The guys at Vertebrate Publishing have just release more information about Nick's first book 'Echoes' due for release September 2012
The Book
“As I sat cradling the man’s head, with his blood and brains sticking to my hands, I heard a voice – my own voice. It was asking me something. Asking how I had ended up like this, desperate and lost among people who thought nothing of caving in a man’s head and then standing back to watch him die.”
Nick Bullock was a prison officer working in a maximum-security jail with some of Britain’s most notorious criminals. Trapped in a world of aggression and fear, he felt frustrated and alone. Then he discovered the mountains.
Making up for lost time, Bullock soon became one of Britain’s best climbers, learning his trade in the mountains of Scotland and Wales, and travelling from Pakistan to Peru in his search for new routes and a new way of seeing the world – and ultimately an escape route from his life inside.

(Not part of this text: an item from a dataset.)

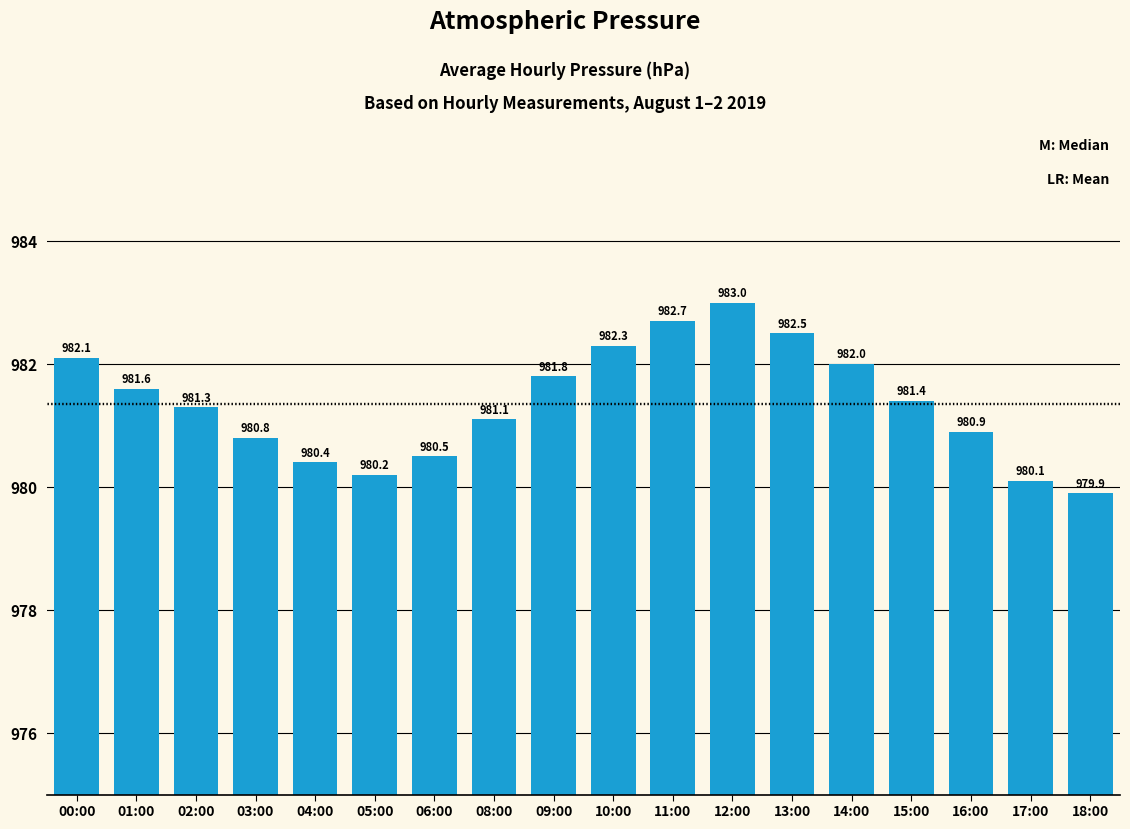

What is the ratio of the value at 17:00 to the value at 18:00?

1.0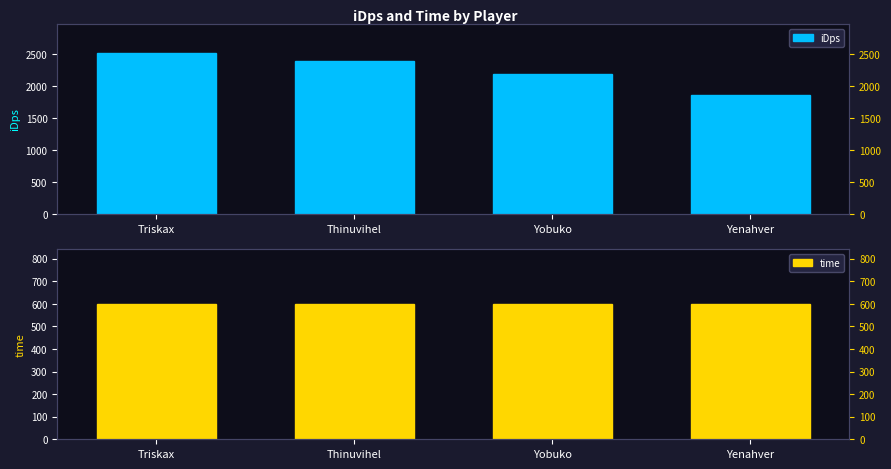

How many bars are there in each group?

2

Told that no one ever leaves the service – the security, the stability, the ‘job for life’ – Bullock focused his existence on a single goal: to walk free, with no shackles, into a mountain life.
Echoes is a powerful and compelling exploration of freedom – and what it means to live life on your own terms.
About Nick
Nick Bullock was born on Christmas Day in 1965. After leaving school aged 16 he worked variously as a gamekeeper, a self-employed labourer and at Alton Towers (less exciting than it sounds) before joining Her Majesty’s Prison Service in 1987 where he was posted to the high security Gartree Prison as a Wing Officer, then a Punishment Block Officer. In 1992 he was introduced to climbing at Plas-y-Brenin while training as a Physical Education Instructor: his life was about to change dramatically.
Devoting all of his free time to climbing, Nick quickly established himself as one of the UK’s leading climbers, making bold repeats in fine style of many of the UK’s most renowned traditional climbs. A veteran of over 20 expeditions to the greater ranges and approximately 50 Alpine routes, it is in the mountains where Nick has truly demonstrated his imagination and abilities, making significant ascents and failing on some audacious attempts around the world with partners such as Jules Cartwright, Al Powell, Kenton Cool and, more recently, Andy Houseman. In 2003 he quit the prison service and has since devoted his life to climbing, writing and being frugal.
An accomplished writer, his work has been published in Alpinist, Climb Magazine, Vertical, UKClimbing.com, The Alpine Club Journal, The American Alpine Journal and more.
When not on expedition, Nick lives in Chamonix through the winter and in his van in North Wales through the summer. Echoes is his first book.